What the exercise asks - Reproduce the section of the listing that begins at the line containing "2. **Configure preprocessing" and finishes at the line containing "## Configuration Options". Include both end lines and nothing beyond them.
>>
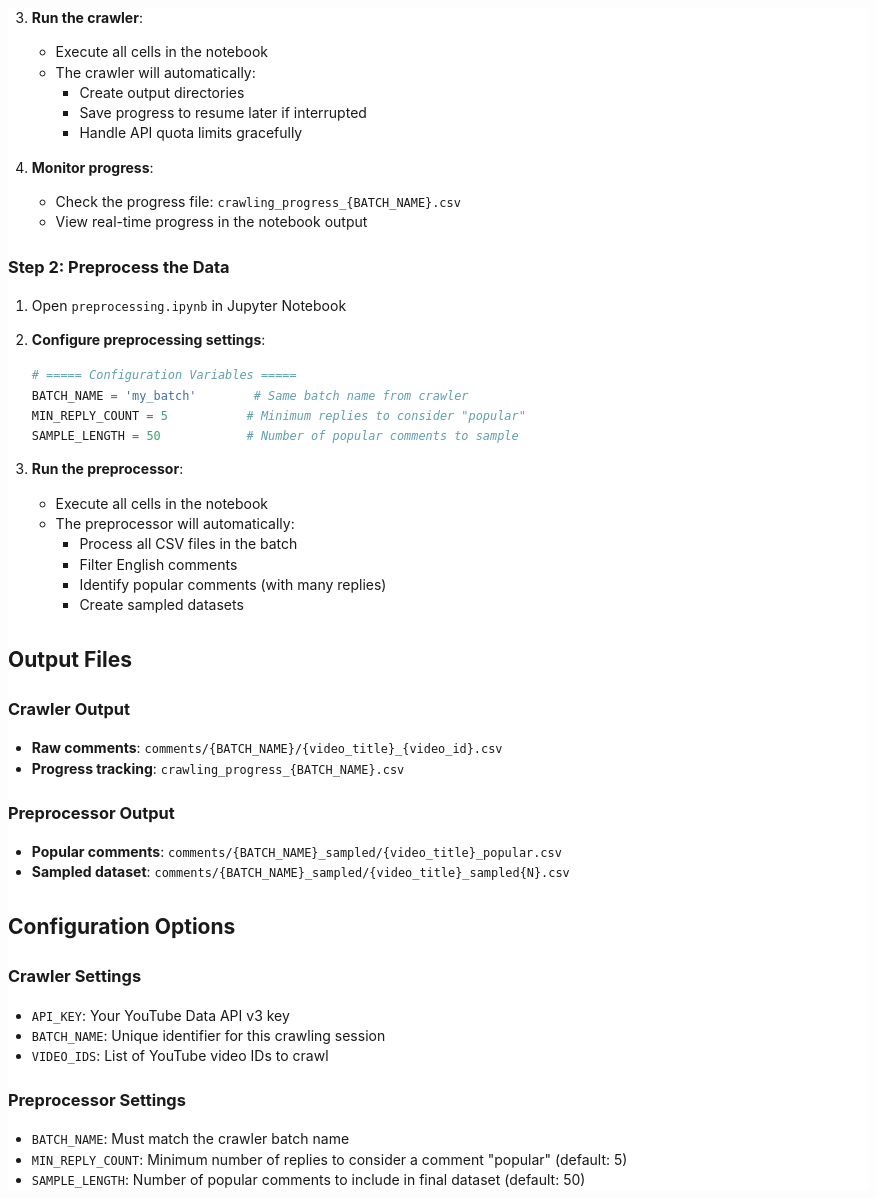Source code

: 3. **Run the crawler**:
   - Execute all cells in the notebook
   - The crawler will automatically:
     - Create output directories
     - Save progress to resume later if interrupted
     - Handle API quota limits gracefully

4. **Monitor progress**:
   - Check the progress file: `crawling_progress_{BATCH_NAME}.csv`
   - View real-time progress in the notebook output

### Step 2: Preprocess the Data

1. Open `preprocessing.ipynb` in Jupyter Notebook
2. **Configure preprocessing settings**:
   ```python
   # ===== Configuration Variables =====
   BATCH_NAME = 'my_batch'        # Same batch name from crawler
   MIN_REPLY_COUNT = 5           # Minimum replies to consider "popular"
   SAMPLE_LENGTH = 50            # Number of popular comments to sample
   ```

3. **Run the preprocessor**:
   - Execute all cells in the notebook
   - The preprocessor will automatically:
     - Process all CSV files in the batch
     - Filter English comments
     - Identify popular comments (with many replies)
     - Create sampled datasets

## Output Files

### Crawler Output
- **Raw comments**: `comments/{BATCH_NAME}/{video_title}_{video_id}.csv`
- **Progress tracking**: `crawling_progress_{BATCH_NAME}.csv`

### Preprocessor Output
- **Popular comments**: `comments/{BATCH_NAME}_sampled/{video_title}_popular.csv`
- **Sampled dataset**: `comments/{BATCH_NAME}_sampled/{video_title}_sampled{N}.csv`

## Configuration Options

### Crawler Settings
- `API_KEY`: Your YouTube Data API v3 key
- `BATCH_NAME`: Unique identifier for this crawling session
- `VIDEO_IDS`: List of YouTube video IDs to crawl

### Preprocessor Settings
- `BATCH_NAME`: Must match the crawler batch name
- `MIN_REPLY_COUNT`: Minimum number of replies to consider a comment "popular" (default: 5)
- `SAMPLE_LENGTH`: Number of popular comments to include in final dataset (default: 50)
<<
Your response -
2. **Configure preprocessing settings**:
   ```python
   # ===== Configuration Variables =====
   BATCH_NAME = 'my_batch'        # Same batch name from crawler
   MIN_REPLY_COUNT = 5           # Minimum replies to consider "popular"
   SAMPLE_LENGTH = 50            # Number of popular comments to sample
   ```

3. **Run the preprocessor**:
   - Execute all cells in the notebook
   - The preprocessor will automatically:
     - Process all CSV files in the batch
     - Filter English comments
     - Identify popular comments (with many replies)
     - Create sampled datasets

## Output Files

### Crawler Output
- **Raw comments**: `comments/{BATCH_NAME}/{video_title}_{video_id}.csv`
- **Progress tracking**: `crawling_progress_{BATCH_NAME}.csv`

### Preprocessor Output
- **Popular comments**: `comments/{BATCH_NAME}_sampled/{video_title}_popular.csv`
- **Sampled dataset**: `comments/{BATCH_NAME}_sampled/{video_title}_sampled{N}.csv`

## Configuration Options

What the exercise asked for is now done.